量子コンピュータは速いだけじゃない
古典的なコンピュータのパラダイムは、常にスピードで語られてきた。少なくとも一般的なイメージでは。もちろん実際には、古典的なコンピュータの目標は、もっとずっと複雑なものになってきている。たとえば、より大きな、より多くの、あるいはより微妙なデータから、意味のある洞察を取り出せるような能力の向上、といったものだ。しかし、われわれがスマートフォン、タブレット、ラップトップを評価する際に気にするのはスピードだ。つまりどれだけ速いかということ。それによって、どれが「最高」なのかが決まる。
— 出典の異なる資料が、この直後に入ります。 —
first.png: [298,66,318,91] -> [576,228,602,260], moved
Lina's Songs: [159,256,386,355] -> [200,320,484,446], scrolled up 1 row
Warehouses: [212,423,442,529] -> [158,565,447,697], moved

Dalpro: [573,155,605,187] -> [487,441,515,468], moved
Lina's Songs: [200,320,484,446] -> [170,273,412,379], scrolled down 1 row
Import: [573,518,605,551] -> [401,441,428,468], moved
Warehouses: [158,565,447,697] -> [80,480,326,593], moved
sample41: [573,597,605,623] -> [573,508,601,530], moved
というわけで、この妄信的なものさしが、量子コンピュータの議論に持ち込まれるのも不思議ではない。量子コンピュータに関する一般的な記事を読むと、ほとんどスピード、スピード、スピードという語で埋まっている。スピードしか気にしていない。そのように考えている限り、量子コンピュータがわれわれに何をもたらしてくれるのか、理解することはできないだろう。
なによりも、古典的なコンピュータのスピードへの関心は、現在では時代遅れで潜在的に有害であるとみなされている。というのも、スピードの追求は、現在最も火急の研究開発課題とされているエネルギー効率から目をそむけさせるからだ。
このような固定観念によって量子コンピュータを見ることは、本質を突いたものではなく、古典的なコンピュータと量子コンピュータの性質の違いを描き出すものではない。